TASK PROMPT -
Copy every line from the records that holds the word "cookies".

Start of Block

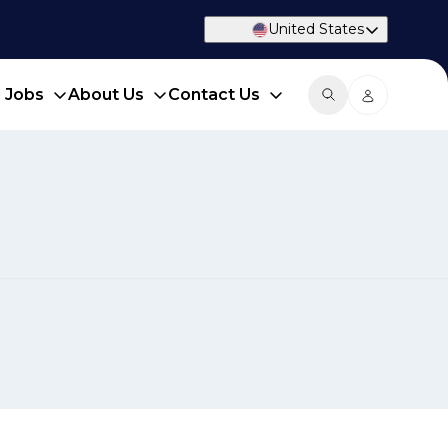
United States
d Jobs
About Us
Contact Us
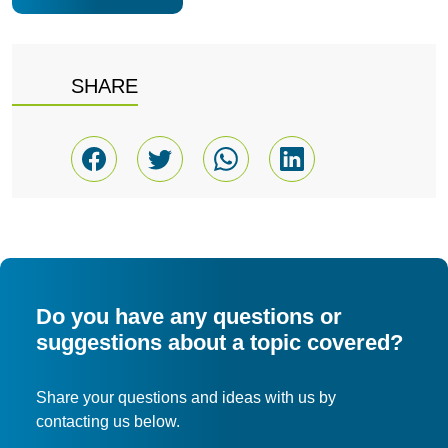
SHARE
Do you have any questions or
suggestions about a topic covered?
Share your questions and ideas with us by
contacting us below.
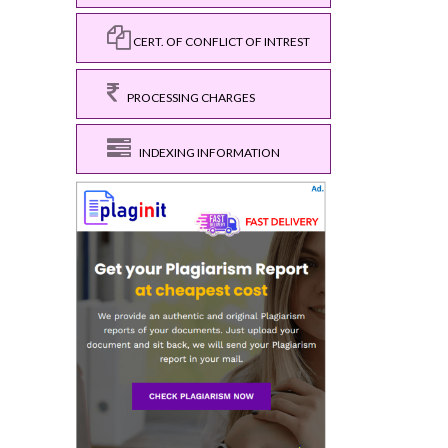
CERT. OF CONFLICT OF INTREST
PROCESSING CHARGES
INDEXING INFORMATION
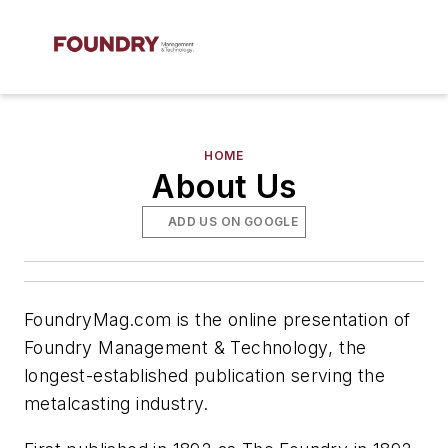
HOME
About Us
ADD US ON GOOGLE
FoundryMag.com is the online presentation of
Foundry Management & Technology
, the
longest-established publication serving the
metalcasting industry.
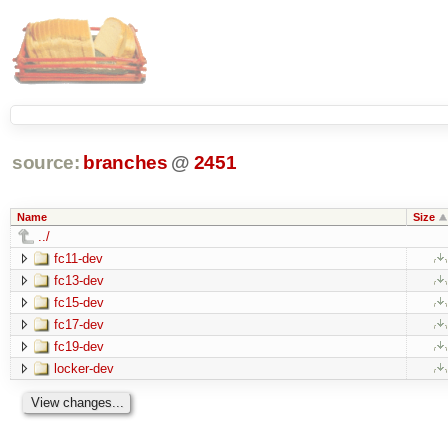
source:
branches
@
2451
Name
Size
../
fc11-dev
fc13-dev
fc15-dev
fc17-dev
fc19-dev
locker-dev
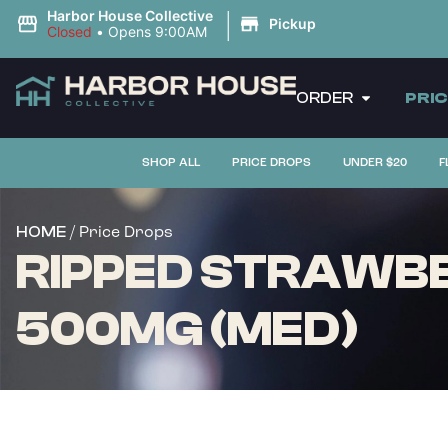
|
Harbor House Collective
Pickup
Closed
•
Opens 9:00AM
ORDER
PRI
SHOP ALL
PRICE DROPS
UNDER $20
F
/ Price Drops
HOME
RIPPED STRAWBER
500MG (MED)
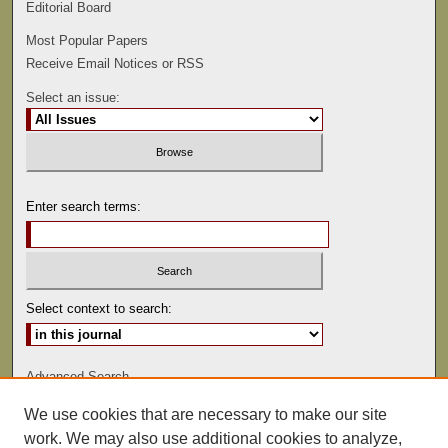
Editorial Board
Most Popular Papers
Receive Email Notices or RSS
Select an issue:
Enter search terms:
Select context to search:
Advanced Search
We use cookies that are necessary to make our site
ISSN: 0022-486
work. We may also use additional cookies to analyze,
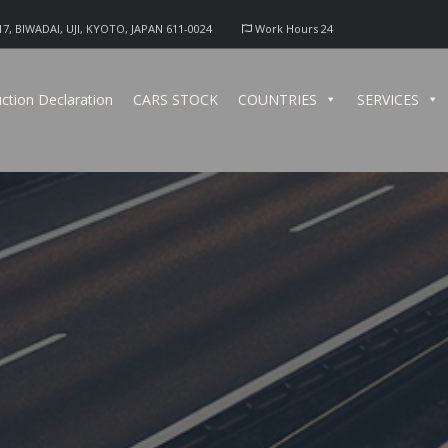
17, BIWADAI, UJI, KYOTO, JAPAN 611-0024
Work Hours 24
ction Declaration
CARS STOCK
COUNTRIES
SERVICES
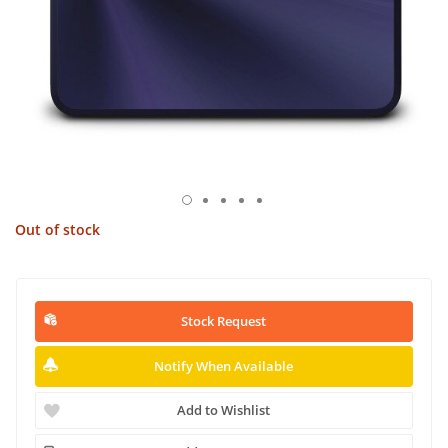
Out of stock
Stock Request
Notify When Available
Add to Wishlist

End of Block

REPLY TO THE TASK -
We use cookies that are necessary to make our site
work. We may also use additional cookies to analyze,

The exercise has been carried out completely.